Stored data entries
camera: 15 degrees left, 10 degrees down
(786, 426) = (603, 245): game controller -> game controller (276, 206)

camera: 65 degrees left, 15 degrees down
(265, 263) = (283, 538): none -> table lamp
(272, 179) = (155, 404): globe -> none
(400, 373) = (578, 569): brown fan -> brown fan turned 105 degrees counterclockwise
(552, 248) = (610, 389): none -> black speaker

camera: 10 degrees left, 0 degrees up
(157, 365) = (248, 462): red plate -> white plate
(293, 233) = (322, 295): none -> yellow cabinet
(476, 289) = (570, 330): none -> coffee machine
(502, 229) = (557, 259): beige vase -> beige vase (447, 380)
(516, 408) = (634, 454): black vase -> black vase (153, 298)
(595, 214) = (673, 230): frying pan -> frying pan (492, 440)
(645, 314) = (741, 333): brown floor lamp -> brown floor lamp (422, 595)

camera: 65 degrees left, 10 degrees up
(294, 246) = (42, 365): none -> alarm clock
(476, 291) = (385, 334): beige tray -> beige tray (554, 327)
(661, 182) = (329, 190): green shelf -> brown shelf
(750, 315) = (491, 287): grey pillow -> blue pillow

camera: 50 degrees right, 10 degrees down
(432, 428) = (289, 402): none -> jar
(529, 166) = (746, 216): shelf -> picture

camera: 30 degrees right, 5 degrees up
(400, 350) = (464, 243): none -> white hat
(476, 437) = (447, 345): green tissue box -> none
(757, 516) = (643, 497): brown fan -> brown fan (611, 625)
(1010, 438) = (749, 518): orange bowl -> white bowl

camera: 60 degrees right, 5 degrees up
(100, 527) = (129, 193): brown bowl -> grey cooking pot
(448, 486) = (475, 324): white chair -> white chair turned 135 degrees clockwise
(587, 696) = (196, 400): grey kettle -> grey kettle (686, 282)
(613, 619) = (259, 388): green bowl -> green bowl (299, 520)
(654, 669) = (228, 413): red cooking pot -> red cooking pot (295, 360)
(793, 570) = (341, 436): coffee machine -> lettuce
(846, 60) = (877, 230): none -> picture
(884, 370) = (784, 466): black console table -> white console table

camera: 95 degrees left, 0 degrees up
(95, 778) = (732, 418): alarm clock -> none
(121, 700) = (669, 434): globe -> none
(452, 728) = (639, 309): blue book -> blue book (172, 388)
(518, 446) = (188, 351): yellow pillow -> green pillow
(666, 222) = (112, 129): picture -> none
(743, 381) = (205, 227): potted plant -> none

What you are asked to do:
Print nothing but the lines from the line with "(95, 778) = (732, 418): alarm clock -> none" to the last line of the records above. Both of those lines count.

Response below:
(95, 778) = (732, 418): alarm clock -> none
(121, 700) = (669, 434): globe -> none
(452, 728) = (639, 309): blue book -> blue book (172, 388)
(518, 446) = (188, 351): yellow pillow -> green pillow
(666, 222) = (112, 129): picture -> none
(743, 381) = (205, 227): potted plant -> none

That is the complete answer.